Truleigh Hill is one of the highest points in the South Downs chalk hills, and I suppose the slow-mo drama of that place is what the music is reflecting. Robert White certainly has come a long way from his noisy beginnings in Levitation. But, surprisingly, the album really lends itself to be played at really high volume – something which also helps blow away some of the stress of continued lockdown. So tune in, and turn up!

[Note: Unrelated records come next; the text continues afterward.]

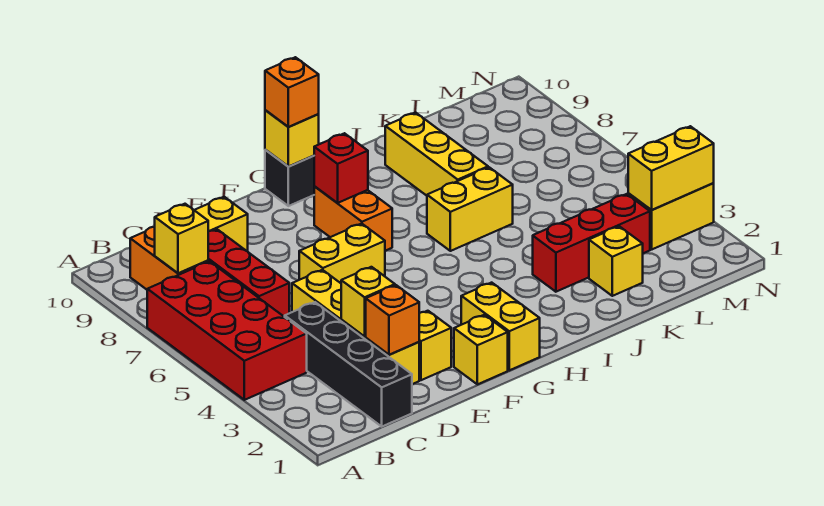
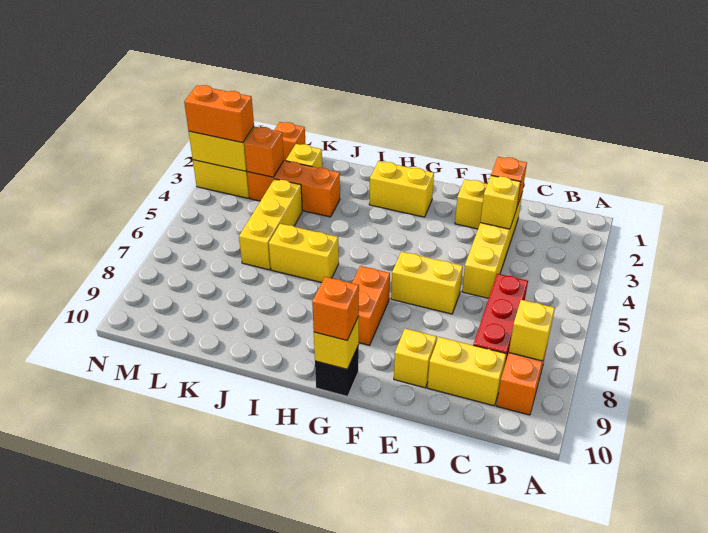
red 2x4 brick [147,261,307,400] -> none
black 1x4 brick [285,302,412,426] -> none
yellow 1x1 brick [454,315,508,384] -> yellow 1x1 brick moved to [394,329,437,388]
yellow 1x2 brick [461,283,540,370] -> yellow 1x2 brick turned to [369,161,434,217]
red 1x1 brick [314,133,368,203] -> none
red 1x3 brick [533,194,650,292] -> orange 1x3 brick [247,161,340,217]
yellow 1x3 brick [385,113,488,196] -> yellow 1x3 brick moved to [239,179,302,270]
none -> orange 1x1 brick [275,122,305,161]
none -> orange 1x1 brick [244,127,284,177]
none -> orange 1x2 brick [184,85,254,143]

Portable Radio – Portable Radio

The Junipers are one of my favourite contemporary psych pop bands. Unfortunately, nothing has been heard from them since they made their brilliant third album ‘Red Bouquet Fair’ five years ago. Since then band member Robyn Gibson has kept us entertained with his wonderful Bob of the Pops album series of covers. But it is great to see that he is finally together back with a psych pop band that does originals.

The Portable Radio album is one of those that you are almost by default expected to introduce as “nothing new under the sun” while immediately balancing this by saying “but it doesn’t matter, when it is this good”. While that may be an example of pop journalism cliché, it  certainly holds true in this case. 

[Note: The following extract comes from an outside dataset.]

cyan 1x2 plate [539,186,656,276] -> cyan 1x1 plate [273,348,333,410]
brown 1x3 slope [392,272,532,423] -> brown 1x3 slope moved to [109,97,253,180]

Already album opener and single cut ‘Hot Toddy’ sweeps you away with a summery feeling of love and beautiful harmonies. The quality is sustained throughout and even though the album was pieced together separately by the members due to the pandemic, it sounds incredibly organic. Colour me impressed!

So here you are, Beatlesque pop, filtered through a love for Brian Wilson but reflected trough a lockdown prism. You know you want it.

TT Reuter – IV

40 years after ‘III’, which was a live album, and 41 years after their masterpiece ‘Sång, Dans, Sex’, ‘IV’ is finally here. Recorded with three of the band’s original members back in 2015, but never finished when guitarist Peter Puders sadly died in 2017, only 58 years old.

A few years earlier, the band had started playing live again and I remember hearing some of the tracks on this album back then mixed in with older material. Back then, I was amazed at how well they fit in with their classic early material. Hearing the studio versions now, they still manage to stand well on their own, and Puders’ guitar playing is heavily featured throughout.

Some tracks in particular shine, namely ‘Vem äger rymden?’ which was released as a single, and the two long tracks ending the album; ‘Cabal’ and ‘Se dig inte om igen’. These tracks alone were absolutely worth the long wait. TT Reuter are back!